### DOCUMENT TEXT
>> begin

The fluid cracking catalyst can be any catalyst known to the skilled person to be suitable for use in a cracking process. Preferably, the fluid cracking catalyst comprises a zeolite. In addition, the fluid cracking catalyst can contain an amorphous binder compound and/or a filler. Examples of the amorphous binder component include silica, alumina, titania, zirconia and magnesium oxide, or combinations of two or more of them. Examples of fillers include clays (such as kaolin).

The zeolite is preferably a large pore zeolite. By a large pore zeolite is herein preferably understood a zeolite comprising a porous, crystalline aluminosilicate structure having a porous internal cell structure on which the major axis of the pores is in the range of 0.62 nanometer to 0.8 nanometer. The axes of zeolites are depicted in the ‘Atlas of Zeolite Structure Types’, of W. M. Meier, D. H. Olson, and Ch. Baerlocher, Fourth Revised Edition 1996, Elsevier, ISBN 0-444-10015-6. Examples of such large pore zeolites include FAU or faujasite, preferably synthetic faujasite, for example, zeolite Y or X, ultra-stable zeolite Y (USY), Rare Earth zeolite Y (=REY) and Rare Earth USY (REUSY). According to the present invention USY is preferably used as the large pore zeolite.

>> end

### WHAT YOU NEED TO DO
A – Could you copy the catalyst passage word for word, starting at "The fluid cracking catalyst can be" and ending at "(such as kaolin)."?
B – Count the lines in the entries that contain the string "trimOffspring". What is that number? Reply with the number alone.

### AVAILABLE RECORDS
>> begin

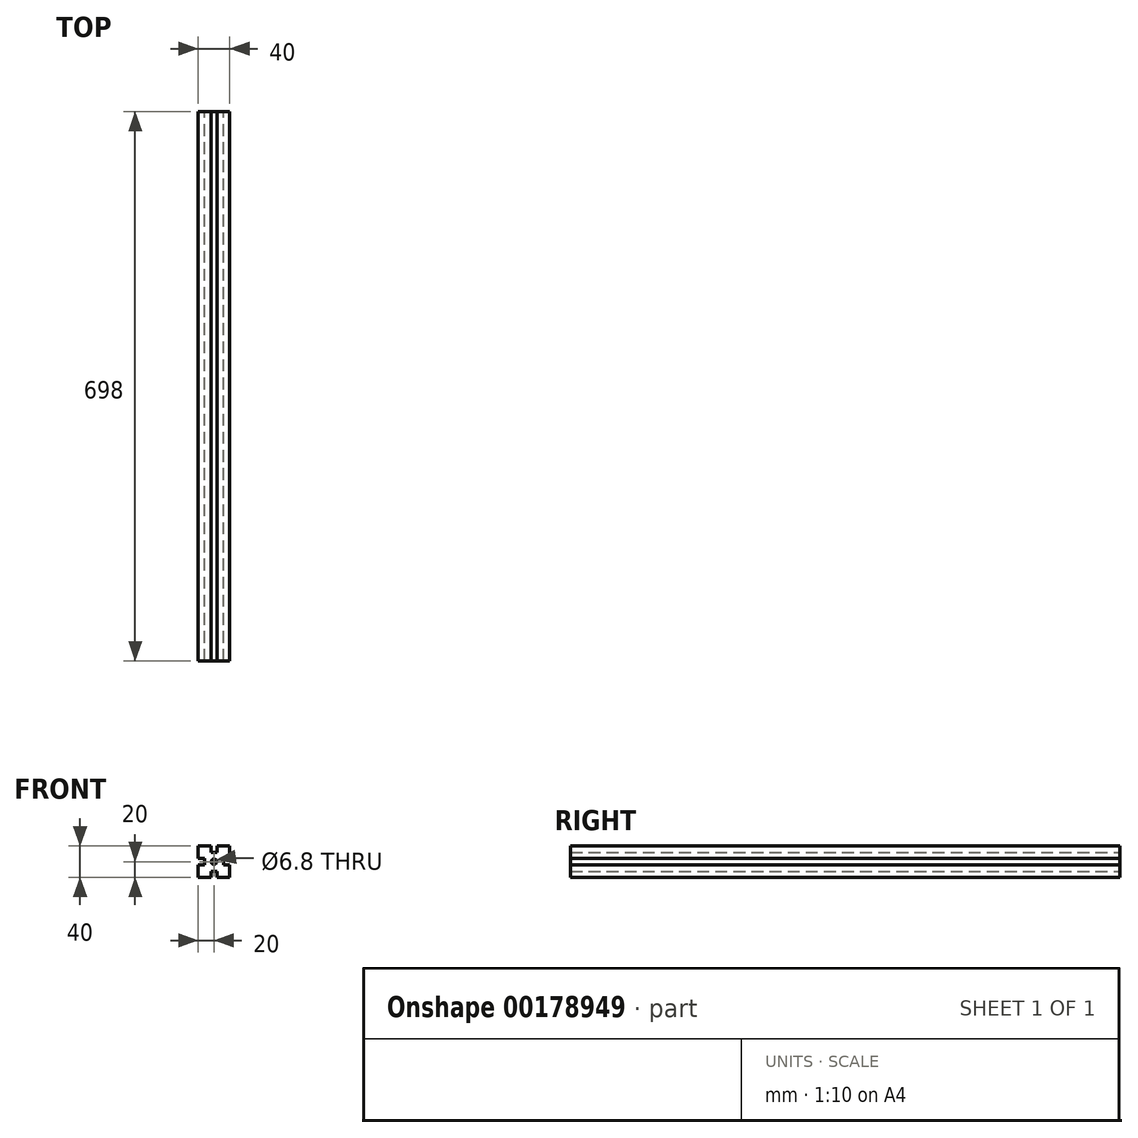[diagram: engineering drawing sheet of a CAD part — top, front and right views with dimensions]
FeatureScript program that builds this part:
annotation { "Feature Type Name" : "Feature", "Feature Type Description" : "" }
export const myFeature = defineFeature(function(context is Context, id is Id, definition is map)
    precondition{}
    {
        {
            var Q0;
            Q0=qCreatedBy(makeId("Front.planeOp"),FACE);
            var sketch = newSketch(context, id + "F0", { "sketchPlane" : qUnion([Q0])});
            skLineSegment(sketch, "E0.bottom", {"start": v(20, 20) * mm, "end": v(4, 20) * mm});
            skLineSegment(sketch, "E0.top", {"start": v(20, -20) * mm, "end": v(4.03, -20) * mm});
            skLineSegment(sketch, "E0.left", {"start": v(20, 20) * mm, "end": v(20, 3.99) * mm});
            skLineSegment(sketch, "E0.right", {"start": v(-20, 20) * mm, "end": v(-20, 4) * mm});
            skPoint(sketch, "E0.middle", {"position": v(0, 0) * mm});
            skCircle(sketch, "E1", {"center": v(0, 0) * mm, "radius": 3.4 * mm});
            skLineSegment(sketch, "E2.bottom", {"start": v(4, 12) * mm, "end": v(-4, 12) * mm});
            skLineSegment(sketch, "E2.left", {"start": v(4, 12) * mm, "end": v(4, 20) * mm});
            skLineSegment(sketch, "E2.right", {"start": v(-4, 12) * mm, "end": v(-4, 20) * mm});
            skPoint(sketch, "E2.middle", {"position": v(0, 20) * mm});
            skLineSegment(sketch, "E3.top", {"start": v(4.03, -12.02) * mm, "end": v(-3.97, -12.02) * mm});
            skLineSegment(sketch, "E3.left", {"start": v(4.03, -20) * mm, "end": v(4.03, -12.02) * mm});
            skLineSegment(sketch, "E3.right", {"start": v(-3.97, -20) * mm, "end": v(-3.97, -12.02) * mm});
            skLineSegment(sketch, "E4.bottom", {"start": v(-12, -4) * mm, "end": v(-20, -4) * mm});
            skLineSegment(sketch, "E4.top", {"start": v(-12, 4) * mm, "end": v(-20, 4) * mm});
            skLineSegment(sketch, "E4.left", {"start": v(-12, -4) * mm, "end": v(-12, 4) * mm});
            skPoint(sketch, "E4.middle", {"position": v(-20, 0) * mm});
            skLineSegment(sketch, "E5.bottom", {"start": v(20, -4.01) * mm, "end": v(12.01, -4.01) * mm});
            skLineSegment(sketch, "E5.top", {"start": v(20, 3.99) * mm, "end": v(12.01, 3.99) * mm});
            skLineSegment(sketch, "E5.right", {"start": v(12.01, -4.01) * mm, "end": v(12.01, 3.99) * mm});
            skLineSegment(sketch, "E6.trimOffspring", {"start": v(-20, -4) * mm, "end": v(-20, -20) * mm});
            skPoint(sketch, "E4.right.end.orphan", {"position": v(-28, 4) * mm});
            skPoint(sketch, "E4.right.start.orphan", {"position": v(-28, -4) * mm});
            skPoint(sketch, "E7.orphan", {"position": v(-4, 28) * mm});
            skPoint(sketch, "E8.orphan", {"position": v(4, 28) * mm});
            skLineSegment(sketch, "E9.trimOffspring", {"start": v(-4, 20) * mm, "end": v(-20, 20) * mm});
            skLineSegment(sketch, "E10.trimOffspring", {"start": v(20, -4.01) * mm, "end": v(20, -20) * mm});
            skLineSegment(sketch, "E11.trimOffspring", {"start": v(-3.97, -20) * mm, "end": v(-20, -20) * mm});
            skSolve(sketch);
        }
        {
            var Q0;
            Q0=makeQuery(id+"F0.imprint","IMPRINT",FACE,{"disambiguationData":[TD([[makeQuery(id+"F0.imprint","IMPRINT",EDGE,{"derivedFrom":sQuery(id+"F0.wireOp",EDGE,"E0.bottom")}),1.0]])]});
            extrude(context, id + "F1", {"entities" : qUnion([Q0]), "depth" : 698 * mm});
        }
    });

>> end

### EXERCISE RESULTS
A –
The fluid cracking catalyst can be any catalyst known to the skilled person to be suitable for use in a cracking process. Preferably, the fluid cracking catalyst comprises a zeolite. In addition, the fluid cracking catalyst can contain an amorphous binder compound and/or a filler. Examples of the amorphous binder component include silica, alumina, titania, zirconia and magnesium oxide, or combinations of two or more of them. Examples of fillers include clays (such as kaolin).

B – 4